# My 4 month old gsd puppy have a skinny face



## Dannycr7 (Jul 1, 2015)

Hey guys!! My gsd puppy is going to be 4 months in 3 days but he looks skinny from his face and back. Should I increase his diet or not, can anyone tell if he have grown okay for a 4 month old.
And two of my friends says he is a mix . Does he looks mix to you guys too please tell . Thank you


----------



## Thundaa13 (May 3, 2015)

Posting a picture would help us answer your questions better. Plus who doesn't love puppy pictures!


----------



## Dannycr7 (Jul 1, 2015)

I tried cant upload pics dont know why..some error . Can you see pics in my profile ?


----------



## NS pos31 (Feb 8, 2015)

Just saw the pictures. Looks to me like beautiful pure GS puppy going through their weird stages of growth. Looks healthy and happy.


----------



## Zeusthegsd143 (Nov 24, 2014)

Pictures???


----------



## The Wild Bunch (Jun 17, 2015)

NS pos31 said:


> Just saw the pictures. Looks to me like beautiful pure GS puppy going through their weird stages of growth. Looks healthy and happy.



Hi. I agree with this. Your pup is an adorable, what appears to be PB GSD, who is in a temporary (what I call) gangly phase. They grow in and out of this look sometimes for the first 18 to 24 months. 

What a cutie. :wub::wub:


----------



## DMS92 (May 11, 2015)

That's a good looking pup! He looks similar to my girl, no doubt that's a purebred.
People use to always say or assume that mine was a mix too when she was that young, I think Shepherds just kinda grow awkwardly.


----------



## SiegersMom (Apr 19, 2011)

I think he just has some long legs to grow into Looks healthy and happy to me...and full bred.


----------



## Dannycr7 (Jul 1, 2015)

Thank you guys .


----------



## Moriah (May 20, 2014)

What a cutie patootie!! My now 17-month GSD was the same way. Huge ears and skinny head. 

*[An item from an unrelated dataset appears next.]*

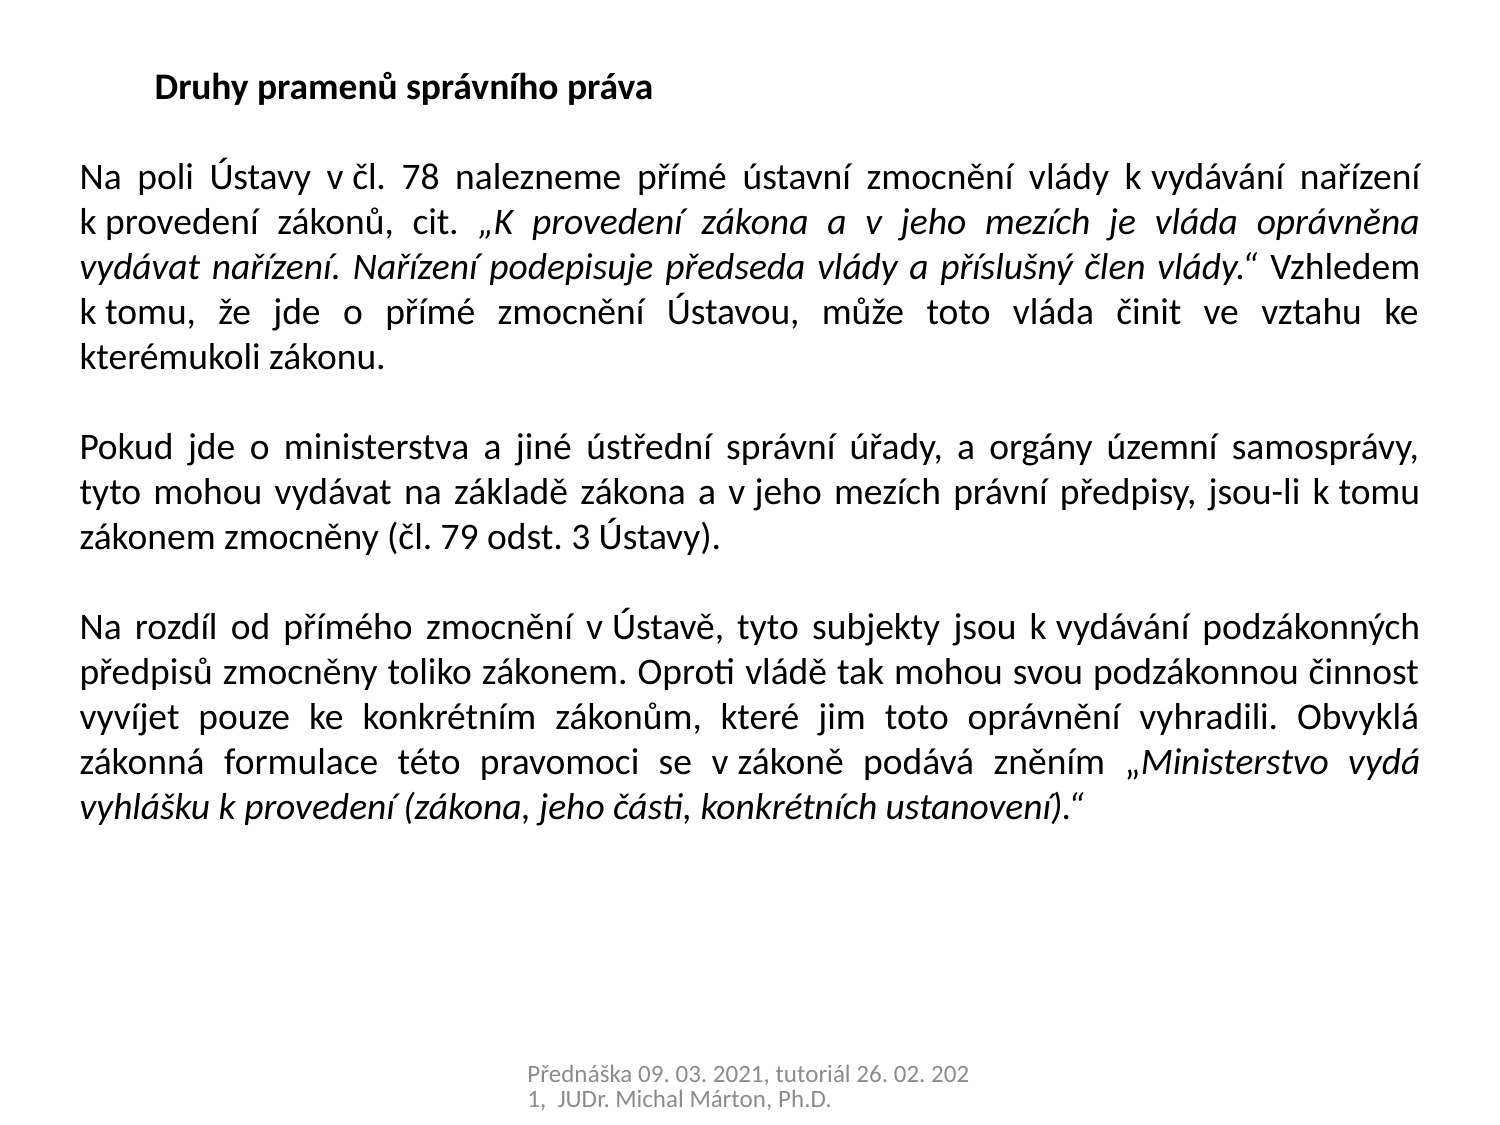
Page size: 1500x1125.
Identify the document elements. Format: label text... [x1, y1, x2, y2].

footer Přednáška 09. 03. 2021, tutoriál 26. 02. 2021, JUDr. Michal Márton, Ph.D. [512, 1060, 988, 1103]
text_box Druhy pramenů správního práva Na poli Ústavy v čl. 78 nalezneme přímé ústavní zmocnění vlády k vydávání nařízení k provedení zákonů, cit. „K provedení zákona a v jeho mezích je vláda oprávněna vydávat nařízení. Nařízení podepisuje předseda vlády a příslušný člen vlády.“ Vzhledem k tomu, že jde o přímé zmocnění Ústavou, může toto vláda činit ve vztahu ke kterémukoli zákonu. Pokud jde o ministerstva a jiné ústřední správní úřady, a orgány územní samosprávy, tyto mohou vydávat na základě zákona a v jeho mezích právní předpisy, jsou-li k tomu zákonem zmocněny (čl. 79 odst. 3 Ústavy). Na rozdíl od přímého zmocnění v Ústavě, tyto subjekty jsou k vydávání podzákonných předpisů zmocněny toliko zákonem. Oproti vládě tak mohou svou podzákonnou činnost vyvíjet pouze ke konkrétním zákonům, které jim toto oprávnění vyhradili. Obvyklá zákonná formulace této pravomoci se v zákoně podává zněním „Ministerstvo vydá vyhlášku k provedení (zákona, jeho části, konkrétních ustanovení).“ [64, 54, 1436, 1060]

At 14 months he started a month-long growth spurt that resulted in a big dachshund look--short legs, long body. The next month, after that, his legs shot up. Then his ribs showed so badly I was worried. It took two months to increase food and get some weight on the ribs.

So now at 17 months he looks great--all put together properly--unless, of course, he grows some more.


----------